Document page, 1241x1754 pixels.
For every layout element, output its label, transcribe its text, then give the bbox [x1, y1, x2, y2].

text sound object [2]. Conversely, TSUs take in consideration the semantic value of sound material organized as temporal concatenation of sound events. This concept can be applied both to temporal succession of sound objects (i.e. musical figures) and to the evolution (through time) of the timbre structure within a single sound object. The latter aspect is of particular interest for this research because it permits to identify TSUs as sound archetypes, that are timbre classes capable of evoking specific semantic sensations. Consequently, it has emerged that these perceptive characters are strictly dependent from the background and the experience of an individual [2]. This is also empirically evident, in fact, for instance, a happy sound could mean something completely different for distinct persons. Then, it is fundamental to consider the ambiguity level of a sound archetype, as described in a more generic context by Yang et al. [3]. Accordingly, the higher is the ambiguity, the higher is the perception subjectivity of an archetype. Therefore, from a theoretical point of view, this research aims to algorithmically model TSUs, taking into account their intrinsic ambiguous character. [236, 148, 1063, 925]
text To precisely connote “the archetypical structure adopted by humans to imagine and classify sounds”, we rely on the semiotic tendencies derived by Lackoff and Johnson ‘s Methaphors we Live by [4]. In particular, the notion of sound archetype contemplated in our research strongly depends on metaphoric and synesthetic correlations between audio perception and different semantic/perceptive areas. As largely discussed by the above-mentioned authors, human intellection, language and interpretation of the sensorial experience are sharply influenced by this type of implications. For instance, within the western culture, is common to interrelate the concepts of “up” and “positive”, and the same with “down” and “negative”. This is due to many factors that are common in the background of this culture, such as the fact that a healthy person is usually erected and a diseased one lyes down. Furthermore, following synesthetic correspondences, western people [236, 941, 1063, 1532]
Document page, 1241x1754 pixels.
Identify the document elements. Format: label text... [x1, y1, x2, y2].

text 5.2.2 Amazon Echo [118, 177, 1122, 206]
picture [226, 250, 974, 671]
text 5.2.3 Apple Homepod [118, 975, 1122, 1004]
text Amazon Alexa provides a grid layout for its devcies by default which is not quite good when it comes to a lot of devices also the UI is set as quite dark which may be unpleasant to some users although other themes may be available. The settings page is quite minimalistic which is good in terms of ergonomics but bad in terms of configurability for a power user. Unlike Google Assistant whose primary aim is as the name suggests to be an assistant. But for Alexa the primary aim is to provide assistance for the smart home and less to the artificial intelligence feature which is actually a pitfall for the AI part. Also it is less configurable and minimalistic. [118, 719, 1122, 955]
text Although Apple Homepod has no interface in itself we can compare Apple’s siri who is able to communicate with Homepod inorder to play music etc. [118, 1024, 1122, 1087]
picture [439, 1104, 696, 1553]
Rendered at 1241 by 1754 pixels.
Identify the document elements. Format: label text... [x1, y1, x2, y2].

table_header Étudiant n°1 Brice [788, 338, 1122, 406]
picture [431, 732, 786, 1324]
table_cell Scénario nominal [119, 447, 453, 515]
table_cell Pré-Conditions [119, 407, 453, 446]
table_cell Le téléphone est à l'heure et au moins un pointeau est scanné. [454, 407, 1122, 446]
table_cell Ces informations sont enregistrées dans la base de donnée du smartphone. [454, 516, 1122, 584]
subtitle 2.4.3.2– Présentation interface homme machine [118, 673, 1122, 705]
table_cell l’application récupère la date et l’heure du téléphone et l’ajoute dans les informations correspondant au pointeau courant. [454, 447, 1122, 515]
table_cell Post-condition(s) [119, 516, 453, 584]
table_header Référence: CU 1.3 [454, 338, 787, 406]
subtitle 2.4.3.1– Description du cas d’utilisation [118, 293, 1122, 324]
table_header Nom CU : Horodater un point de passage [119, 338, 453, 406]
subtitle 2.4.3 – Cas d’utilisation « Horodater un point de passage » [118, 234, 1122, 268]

========

**Problem to solve:**
Update the records above by changing every "Homepod" to "HomePod" and leaving everything else as it is.

**Exercise solution:**
Document page, 1241x1754 pixels.
For every layout element, output its label, transcribe its text, then give the bbox [x1, y1, x2, y2].

text sound object [2]. Conversely, TSUs take in consideration the semantic value of sound material organized as temporal concatenation of sound events. This concept can be applied both to temporal succession of sound objects (i.e. musical figures) and to the evolution (through time) of the timbre structure within a single sound object. The latter aspect is of particular interest for this research because it permits to identify TSUs as sound archetypes, that are timbre classes capable of evoking specific semantic sensations. Consequently, it has emerged that these perceptive characters are strictly dependent from the background and the experience of an individual [2]. This is also empirically evident, in fact, for instance, a happy sound could mean something completely different for distinct persons. Then, it is fundamental to consider the ambiguity level of a sound archetype, as described in a more generic context by Yang et al. [3]. Accordingly, the higher is the ambiguity, the higher is the perception subjectivity of an archetype. Therefore, from a theoretical point of view, this research aims to algorithmically model TSUs, taking into account their intrinsic ambiguous character. [236, 148, 1063, 925]
text To precisely connote “the archetypical structure adopted by humans to imagine and classify sounds”, we rely on the semiotic tendencies derived by Lackoff and Johnson ‘s Methaphors we Live by [4]. In particular, the notion of sound archetype contemplated in our research strongly depends on metaphoric and synesthetic correlations between audio perception and different semantic/perceptive areas. As largely discussed by the above-mentioned authors, human intellection, language and interpretation of the sensorial experience are sharply influenced by this type of implications. For instance, within the western culture, is common to interrelate the concepts of “up” and “positive”, and the same with “down” and “negative”. This is due to many factors that are common in the background of this culture, such as the fact that a healthy person is usually erected and a diseased one lyes down. Furthermore, following synesthetic correspondences, western people [236, 941, 1063, 1532]
Document page, 1241x1754 pixels.
Identify the document elements. Format: label text... [x1, y1, x2, y2].

text 5.2.2 Amazon Echo [118, 177, 1122, 206]
picture [226, 250, 974, 671]
text 5.2.3 Apple HomePod [118, 975, 1122, 1004]
text Amazon Alexa provides a grid layout for its devcies by default which is not quite good when it comes to a lot of devices also the UI is set as quite dark which may be unpleasant to some users although other themes may be available. The settings page is quite minimalistic which is good in terms of ergonomics but bad in terms of configurability for a power user. Unlike Google Assistant whose primary aim is as the name suggests to be an assistant. But for Alexa the primary aim is to provide assistance for the smart home and less to the artificial intelligence feature which is actually a pitfall for the AI part. Also it is less configurable and minimalistic. [118, 719, 1122, 955]
text Although Apple HomePod has no interface in itself we can compare Apple’s siri who is able to communicate with HomePod inorder to play music etc. [118, 1024, 1122, 1087]
picture [439, 1104, 696, 1553]
Rendered at 1241 by 1754 pixels.
Identify the document elements. Format: label text... [x1, y1, x2, y2].

table_header Étudiant n°1 Brice [788, 338, 1122, 406]
picture [431, 732, 786, 1324]
table_cell Scénario nominal [119, 447, 453, 515]
table_cell Pré-Conditions [119, 407, 453, 446]
table_cell Le téléphone est à l'heure et au moins un pointeau est scanné. [454, 407, 1122, 446]
table_cell Ces informations sont enregistrées dans la base de donnée du smartphone. [454, 516, 1122, 584]
subtitle 2.4.3.2– Présentation interface homme machine [118, 673, 1122, 705]
table_cell l’application récupère la date et l’heure du téléphone et l’ajoute dans les informations correspondant au pointeau courant. [454, 447, 1122, 515]
table_cell Post-condition(s) [119, 516, 453, 584]
table_header Référence: CU 1.3 [454, 338, 787, 406]
subtitle 2.4.3.1– Description du cas d’utilisation [118, 293, 1122, 324]
table_header Nom CU : Horodater un point de passage [119, 338, 453, 406]
subtitle 2.4.3 – Cas d’utilisation « Horodater un point de passage » [118, 234, 1122, 268]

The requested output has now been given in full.